I’ve been wanting to write a blog about what I’ve been learning here in Ukraine for quite some time now, but I have hesitated because I feel like I have so many things that the Lord has been teaching me and revealing to me simultaneously that I feel like it would be a jumbled mess trying to explain it all.
So I have decided to write about the most vulnerable topic for me and something I have been trying to learn how to do for years, but it always seems elusive somehow: rest.
I will be totally transparent and share something that I wouldn’t have openly shared with people 5 months ago…partially due to embarrassment but also partially because I hadn’t fully even accepted it for myself—I’ve struggled a lot with anxiety.
Looking back, I think the struggle began to surface around freshman year of college (approximately 7 years ago…wow I feel super old). I was given a whole lot of responsibility, high expectations, placed in a new environment and ultimately chose stress and anxiety rather than trust.
Anxiety and worry is something I have known is not something of the Lord, but it is something that I never really knew how to battle. I’ve always cared a lot about my performance, doing things well and pleasing people…and it took me a while to realize that I was often putting these things above the Lord’s opinion or His will and trying to trust in myself and my performance instead of trusting in the Lord.
It’s pretty cool, because the words the Lord gave me before I left for the race at launch were “trust and rest” (I wrote a blog about this before I left).

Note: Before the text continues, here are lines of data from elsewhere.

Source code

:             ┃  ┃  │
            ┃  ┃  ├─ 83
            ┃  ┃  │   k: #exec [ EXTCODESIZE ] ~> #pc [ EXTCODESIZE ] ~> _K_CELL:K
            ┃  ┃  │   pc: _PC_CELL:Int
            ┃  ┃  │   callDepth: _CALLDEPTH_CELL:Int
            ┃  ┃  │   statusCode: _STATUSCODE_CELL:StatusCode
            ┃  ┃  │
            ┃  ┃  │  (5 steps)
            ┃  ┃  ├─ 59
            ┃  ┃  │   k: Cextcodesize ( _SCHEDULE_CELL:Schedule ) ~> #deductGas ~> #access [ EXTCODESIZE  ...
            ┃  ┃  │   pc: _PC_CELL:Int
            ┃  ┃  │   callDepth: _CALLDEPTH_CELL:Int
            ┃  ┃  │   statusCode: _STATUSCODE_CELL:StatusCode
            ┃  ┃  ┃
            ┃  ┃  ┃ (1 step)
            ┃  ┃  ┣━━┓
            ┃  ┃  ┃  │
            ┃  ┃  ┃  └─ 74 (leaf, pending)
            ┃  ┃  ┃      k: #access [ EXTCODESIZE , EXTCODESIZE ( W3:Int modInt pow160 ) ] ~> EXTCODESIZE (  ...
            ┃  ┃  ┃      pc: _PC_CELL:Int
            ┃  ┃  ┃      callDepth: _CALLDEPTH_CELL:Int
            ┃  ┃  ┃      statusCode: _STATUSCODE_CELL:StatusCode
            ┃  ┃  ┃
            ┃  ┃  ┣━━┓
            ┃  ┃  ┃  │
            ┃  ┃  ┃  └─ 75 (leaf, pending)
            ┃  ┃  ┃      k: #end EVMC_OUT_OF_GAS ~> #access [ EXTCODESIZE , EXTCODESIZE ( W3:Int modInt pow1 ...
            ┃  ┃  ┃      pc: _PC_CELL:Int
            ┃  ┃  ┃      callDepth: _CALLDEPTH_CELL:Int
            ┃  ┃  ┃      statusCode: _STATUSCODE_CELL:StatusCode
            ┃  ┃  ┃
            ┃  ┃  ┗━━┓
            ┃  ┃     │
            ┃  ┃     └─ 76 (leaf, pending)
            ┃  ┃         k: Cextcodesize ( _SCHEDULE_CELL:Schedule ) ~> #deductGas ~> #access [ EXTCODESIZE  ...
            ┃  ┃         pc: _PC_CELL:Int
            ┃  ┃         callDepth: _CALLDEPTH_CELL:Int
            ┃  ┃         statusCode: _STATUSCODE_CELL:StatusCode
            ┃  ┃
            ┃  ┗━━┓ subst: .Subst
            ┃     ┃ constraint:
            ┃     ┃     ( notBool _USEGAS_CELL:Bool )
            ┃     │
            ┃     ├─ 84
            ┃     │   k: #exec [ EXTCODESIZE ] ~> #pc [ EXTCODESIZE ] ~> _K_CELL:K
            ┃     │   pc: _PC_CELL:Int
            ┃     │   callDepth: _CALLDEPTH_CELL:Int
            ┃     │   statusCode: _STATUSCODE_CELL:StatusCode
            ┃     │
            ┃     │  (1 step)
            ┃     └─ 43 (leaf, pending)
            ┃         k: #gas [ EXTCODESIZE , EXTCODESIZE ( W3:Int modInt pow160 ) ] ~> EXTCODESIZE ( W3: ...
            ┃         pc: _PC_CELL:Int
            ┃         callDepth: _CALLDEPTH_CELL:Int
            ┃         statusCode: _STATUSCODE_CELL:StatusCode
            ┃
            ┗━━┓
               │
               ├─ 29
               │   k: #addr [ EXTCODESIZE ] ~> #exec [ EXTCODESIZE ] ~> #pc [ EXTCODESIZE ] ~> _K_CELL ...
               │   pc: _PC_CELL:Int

These were things the Lord knew I needed but I didn’t realize how much they are paired together until recently. The cool part is that I didn’t get the word ‘trust’ and the word ‘rest’ separately, they came together…with trust coming before rest.
In a sermon I was listening to lately on rest the speaker said, “You can’t live in trust and be consumed with anxiety and worry.” I believe trusting leads to resting and rest battles anxiety. “Rest is power, rest can be a sword. We can fight the enemy with rest.” (Caroline Crawford, The Gathering)
Looking back, my struggles with anxiety would come in seasons…typically in difficult seasons where it was hard to trust the Lord and I ended up trying to control things and trust in the things I could do. I don’t want my trust in the Lord to be conditional– I want to be able to trust at all times and therefore be at rest no matter what my circumstances are in life.
“It is for freedom that Christ has set us free. Stand firm, then, and do not let yourselves be burdened again by a yoke of slavery.” Galatians 5:1
Anxiety was my yoke of slavery. I would fight it, claim a false victory in it and then let it consume me again. I went back to the yoke of slavery I was familiar with instead of increasing my depth of trust in the Lord.
I know He desires for me to be free of this stronghold in my life. I know there is freedom and victory in Christ. I am choosing to trust and rest…choosing to remember that HE is always in control and works all things for my good. I am choosing to be released from the bonds of fear and anxiety. This time I am choosing freedom, real freedom, and choosing to stand firm and resist returning to the yoke of anxiety.
The enemy uses strongholds in our life to keep us from experiencing the fullness of Christ. We have the option to fight our strongholds or continue to submit to them. I choose to fight, knowing that in Christ strongholds can be defeated. I choose to submit to Christ alone and trust Him for the victory.
“The weapons we fight with are not the weapons of the world. On the contrary, they have divine power to demolish strongholds. We demolish arguments and every pretension that sets itself up against the knowledge of God, and we take captive every thought and make it obedient to Christ.” 2 Corinthians 10:4-5
I don’t know what your stronghold or yoke of slavery is, but it’s time to choose victory.